Quotes of key results/claims - “Expert” reference performance:

Table 2: Apply 100.00%, Correctness 100.00%, Performance 10.85%. - Best LLM system (repo-level): Table 2: OpenHands (Claude-3.7-sonnet) — Apply 87.86%, Correctness 77.86%, Performance 2.26%. - Oracle model ceiling (file-level): Table 2: Best Oracle Performance 1.76% (Claude-4-sonnet), with Apply 73.57% and Correctness 70.00%. - Per-repo standout: Figure 4: On scikit-learn, OpenHands slightly outperforms Expert by 0.4%. - Difficulty with many targets: Figures 7–8: Performance declines as the number of target functions increases; the model’s gap to Expert widens. - Heavy-run potential: Figure 9: Expert performance rises with increasing original runtime; model performance plateaus.

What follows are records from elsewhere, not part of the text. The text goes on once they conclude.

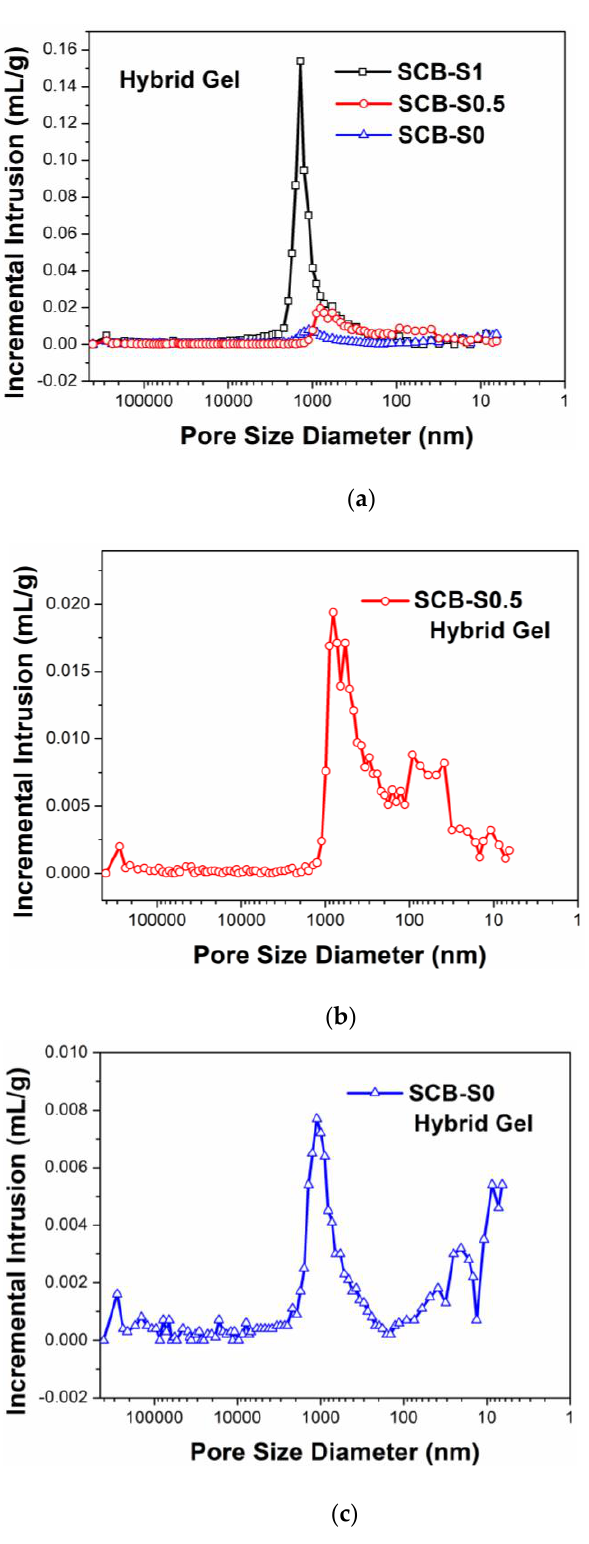
Figure 4. (a) Pore size distribution curves of the hybrid gels. Expanded view of ( b ) SCB-S0.5 and ( c ) SCB-S0 curves.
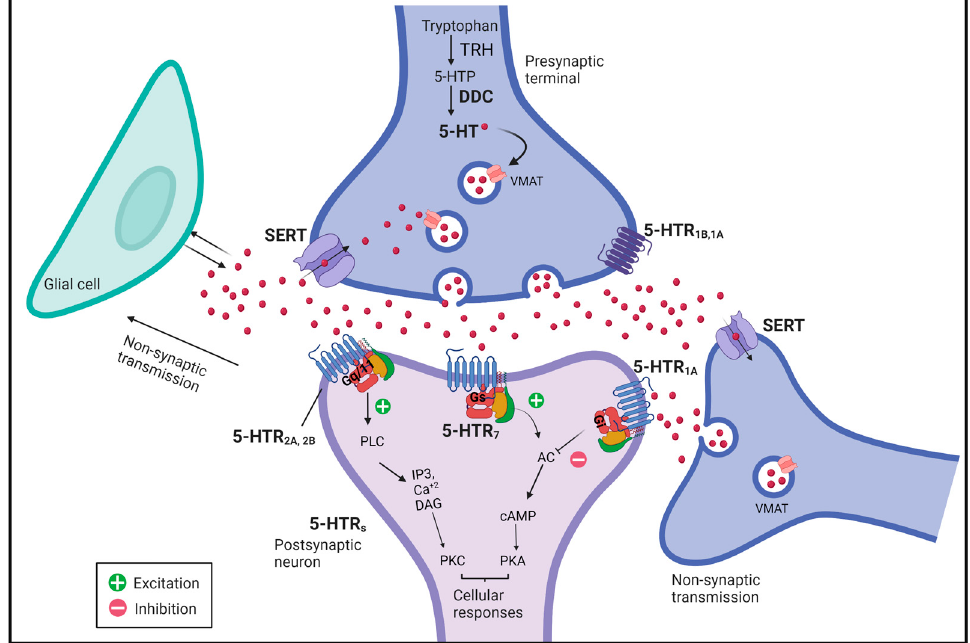
Figure 1. Representative scheme of a serotonergic synapse. The figure shows the distribution of presynaptic and postsynaptic serotonergic components reviewed here. Briefly, the presynaptic region includes components involved in serotonin synthesis, which happens in two steps. First, L-tryptophan is transformed into L-5-hydroxytryptophan (5-HTP) by the tryptophan hydroxylase (dTRH) enzyme. In the second step, 5-HTP is synthesized into 5-hydroxytryptamine (serotonin, 5-HT) by Aromatic L-amino acid decarboxylase (dDDC). The concentration of serotonin in the extracellular milieu is regulated by the activity of the serotonin transporter (dSERT), which is a plasma membrane protein responsible for the reuptake of serotonin back into the presynaptic terminal. Serotonin can then be repackaged into vesicles by the action of VMAT. In the terminal it can be found the d5-HT1B autoreceptor which inhibits the release of serotonin, and the existence of d5-HT1A has also been demonstrated. The postsynaptic region includes five metabotropic receptors for 5-HT: d5-HT1A, d5-HT2A, d5-HT2B, and d5-HT7. The d5-HT1A receptor (orthologous of mammalian 5-HT1A) is coupled to inhibitory Gi/Go, reducing the level of cytosolic cAMP due to the inhibition of the adenylyl cyclase (AC) activity; the d5-HT2A and d5-HT2B receptors (orthologs to mammalian 5-HT2), lead to Ca +2 signaling via coupling to Gq, and the activation of the phos- pholipase C (PLC) pathway; and the d5-HT7 receptor coupled to Gs activates the AC enzyme which leads to the increase in cytosolic cAMP. It has been shown that neuromodulation can occur in aminergic neurons via spillover from the synapse (shown) or via release from non-synaptic sites (not shown) in what is called volume neurotransmission. Glial cells and other neurons contribute to this form of intercellular communication.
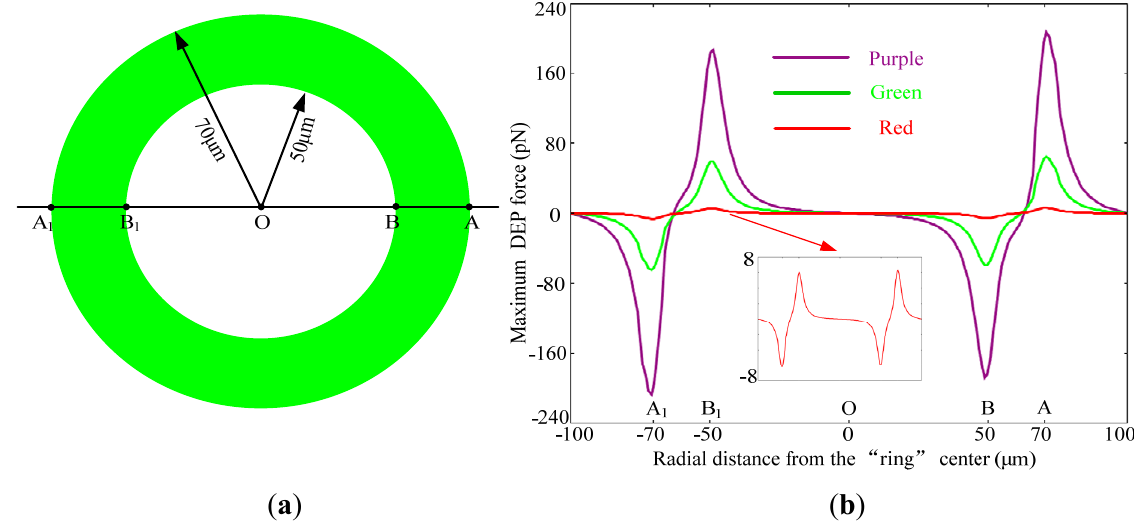
Figure 3. ( a ) Incident light ring geometry; ( b ) Maximum DEP force for a 10 μ m polystyrene bead with respect to different light colors. To obtain the numerical results, we have used the experimental dark conductivity of the a-Si:H film of 1 × 10 − 11 S/m (measured by a Keithley 2410 source meter) and liquid conductivity of 9 × 10 − 3 S/m (measured by a Cond 3110 conductivity meter). The estimated photoconductivity values of the a-Si:H at the respective wavelengths from Table 1 are used in the simulation. The frequency of the applied AC potential is 30 kHz.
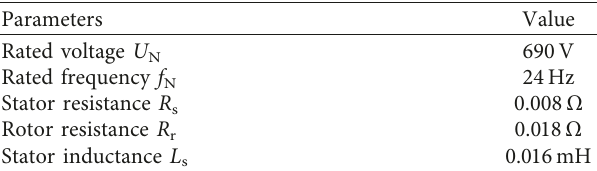
Table 5: Parameters of driving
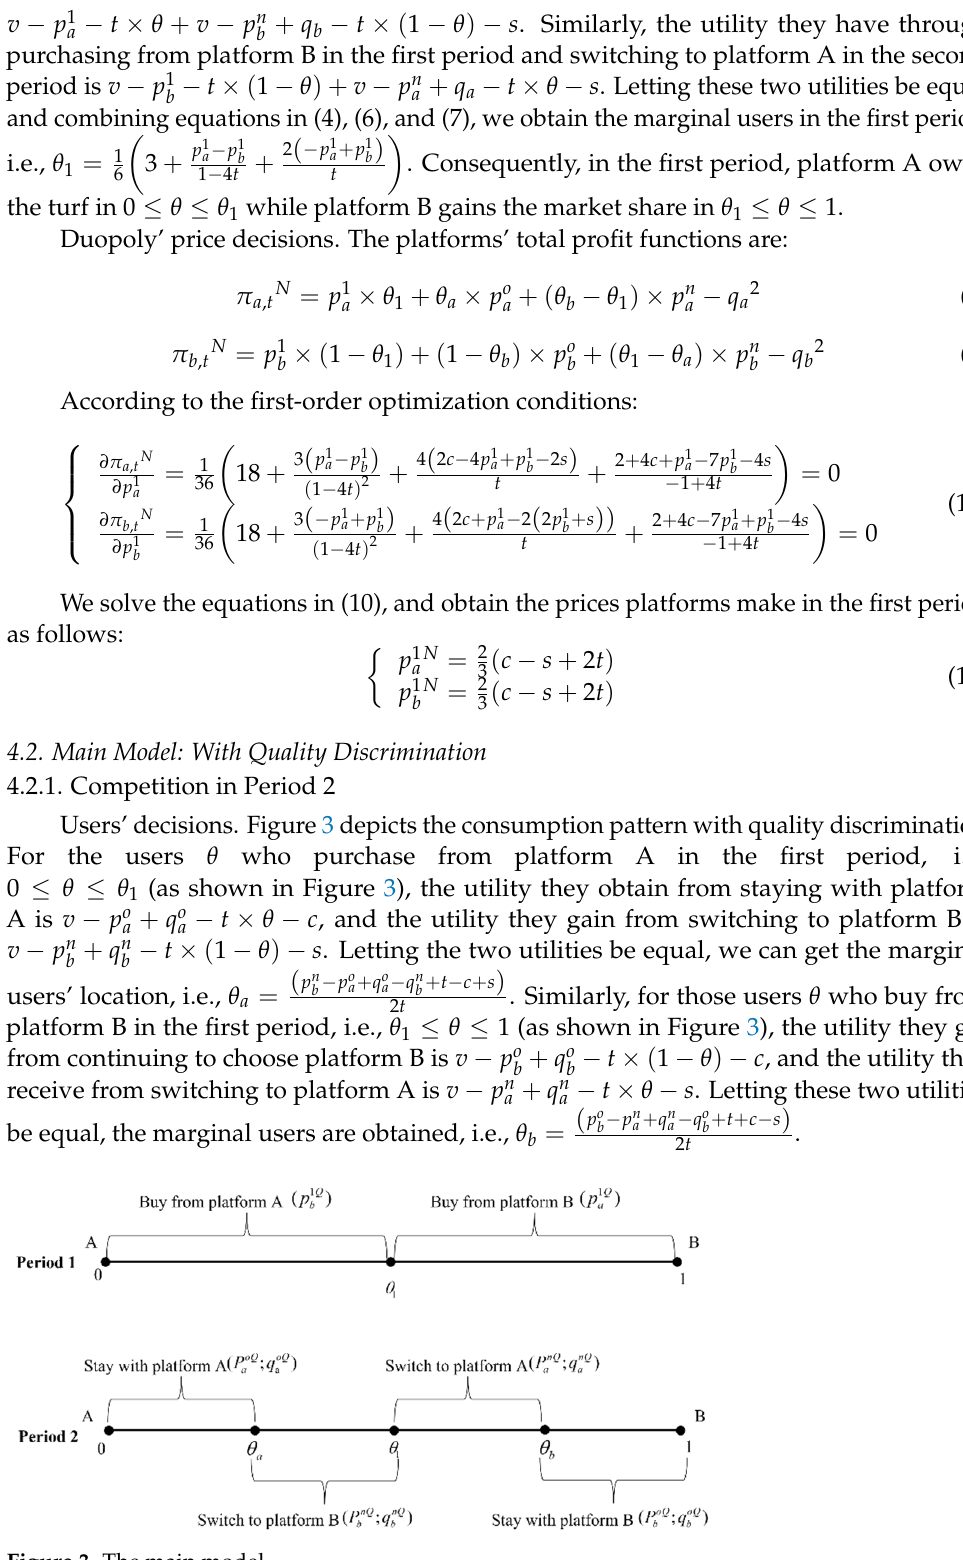
Figure 3. The main model.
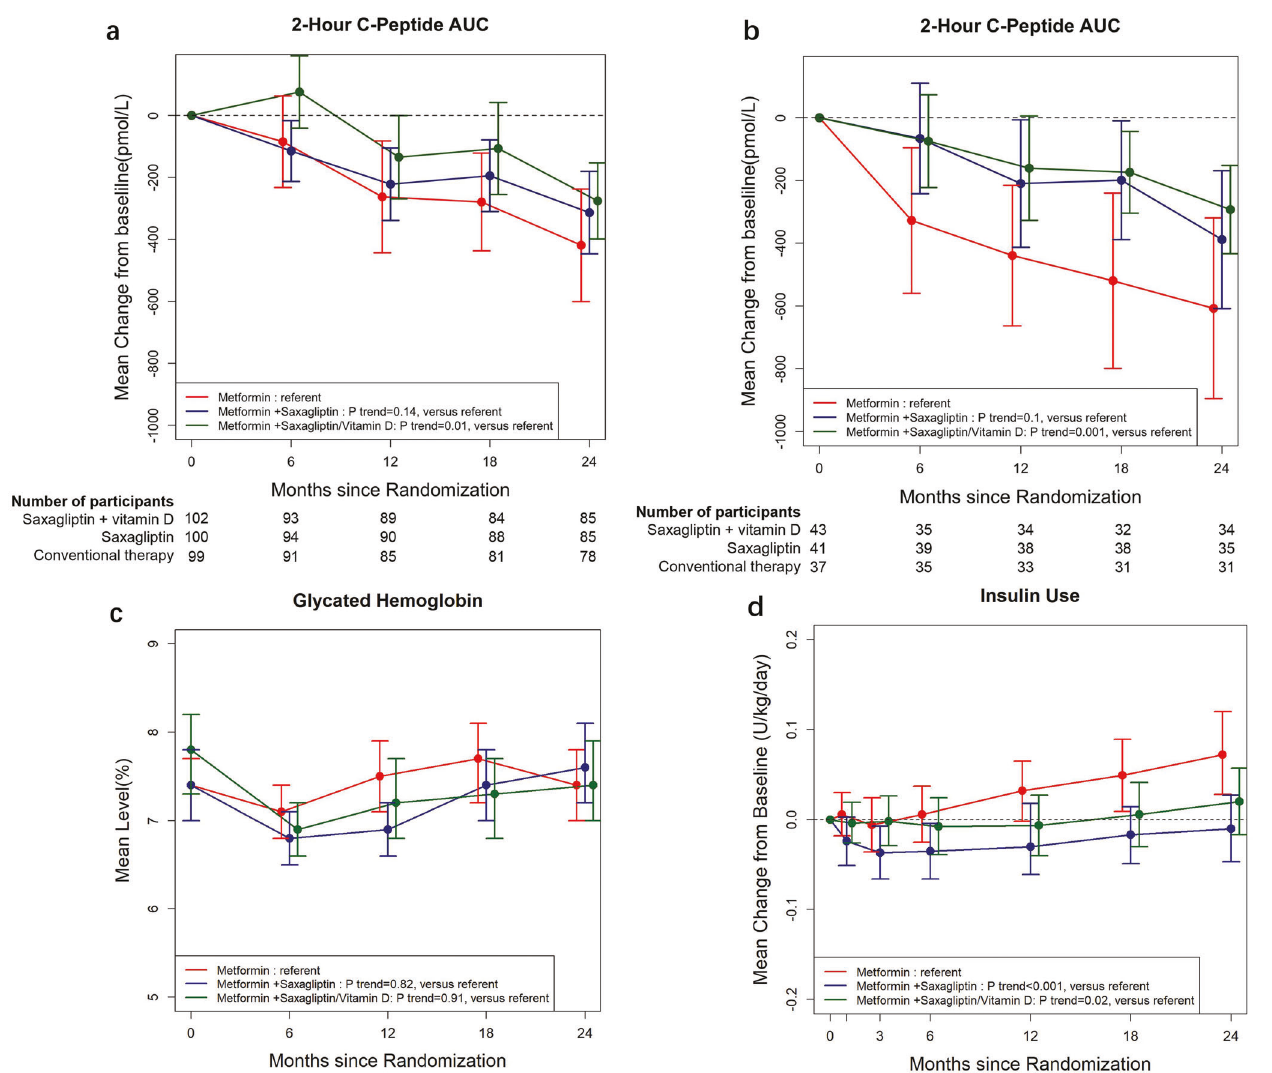
Fig. 1 Effects of Saxagliptin and Saxagliptin plus Vitamin D on Secondary Endpoints. a Mean change from baseline through 24 months in the mixed-meal-stimulated C-peptide AUC among all participants in the saxagliptin, saxagliptin plus vitamin D and conventional therapy groups. b Mean change from baseline through 24 months in the mixed-meal-stimulated C-peptide AUC among participants with a high baseline GADA level of >577 U/mL in the saxagliptin, saxagliptin plus vitamin D and conventional therapy groups. c Mean glycated haemoglobin concentrations from baseline through 24 months. d Mean change from baseline through 24 months in total daily insulin use. Error bars indicate 95% con fi dence intervals; the mean values and their corresponding 95% con fi dence intervals are according to observed data. P for trend is obtained using mixed models for repeated measures. AUC area under the curve; GADA glutamic acid decarboxylase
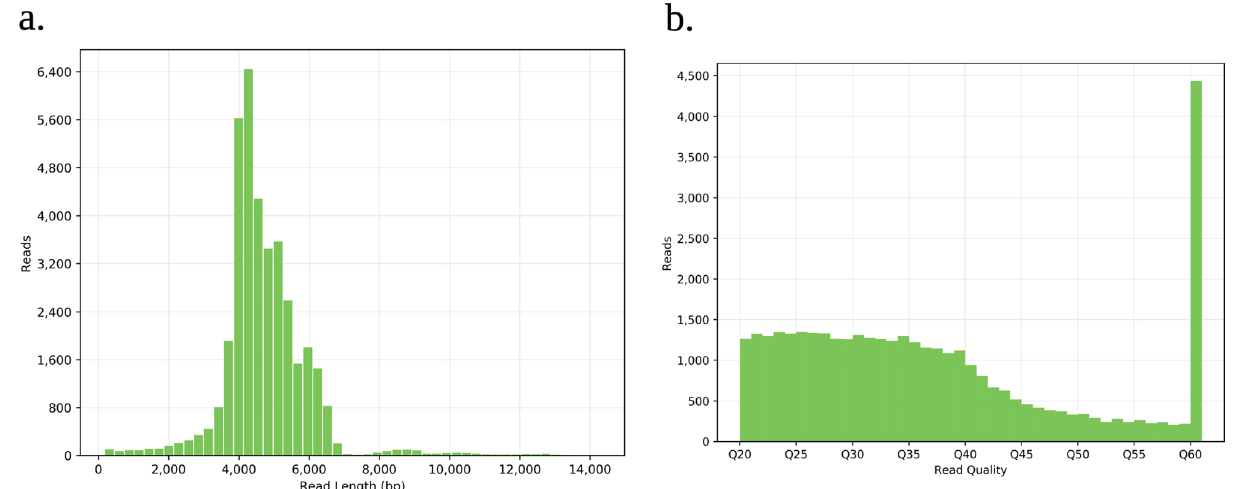
Figure 2. Assessment of the w Di genome. ( a ) and ( b ) Read length and quality assessment for PacBio circular consensus sequences for w Di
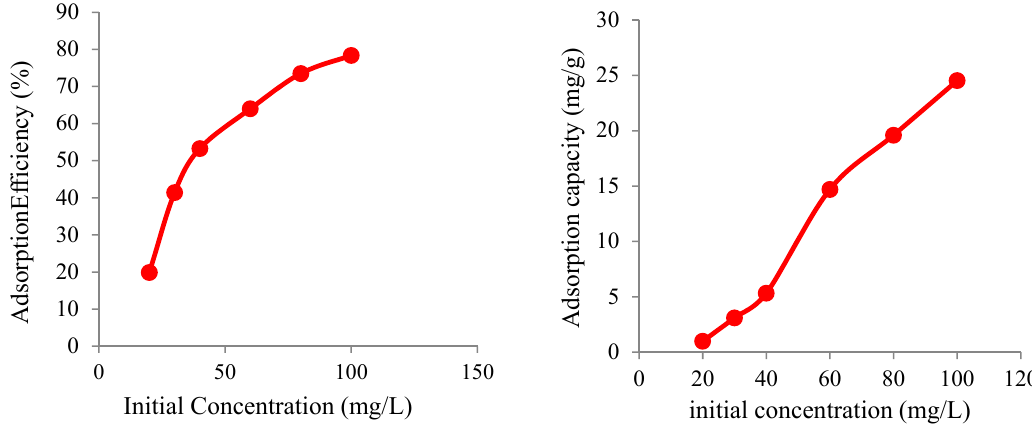
Fig. 8: Effect of initial concentration on the adsorption efficiency and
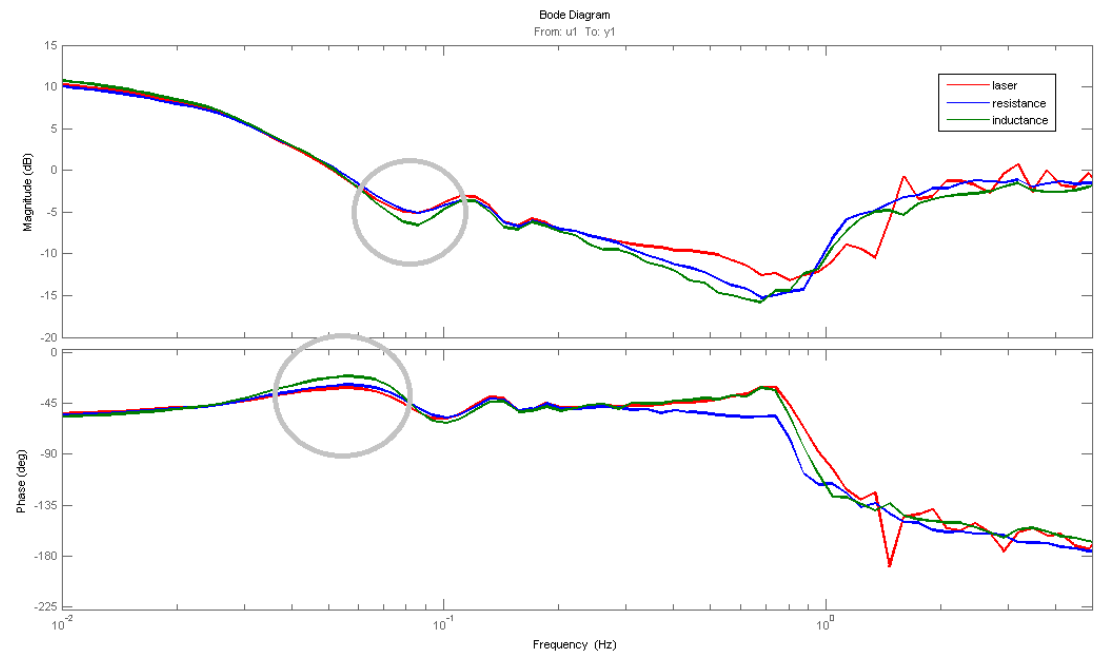
Figure 7. Bode diagram of IPMC calculated with the outputs of laser and inductive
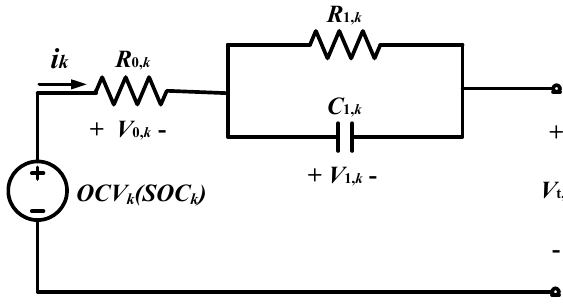
Figure 3. Battery equivalent circuit model.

Overall, SWE-Perf establishes both a dataset and a methodology to study an under-explored but crucial ability: making real repositories faster. The benchmark’s careful construction and sobering results clarify where LLMs and agents fall short today, and they point to concrete avenues—profiling-guided planning, multi-function reasoning, and deeper algorithmic refactoring—for tomorrow’s systems to close the expert gap.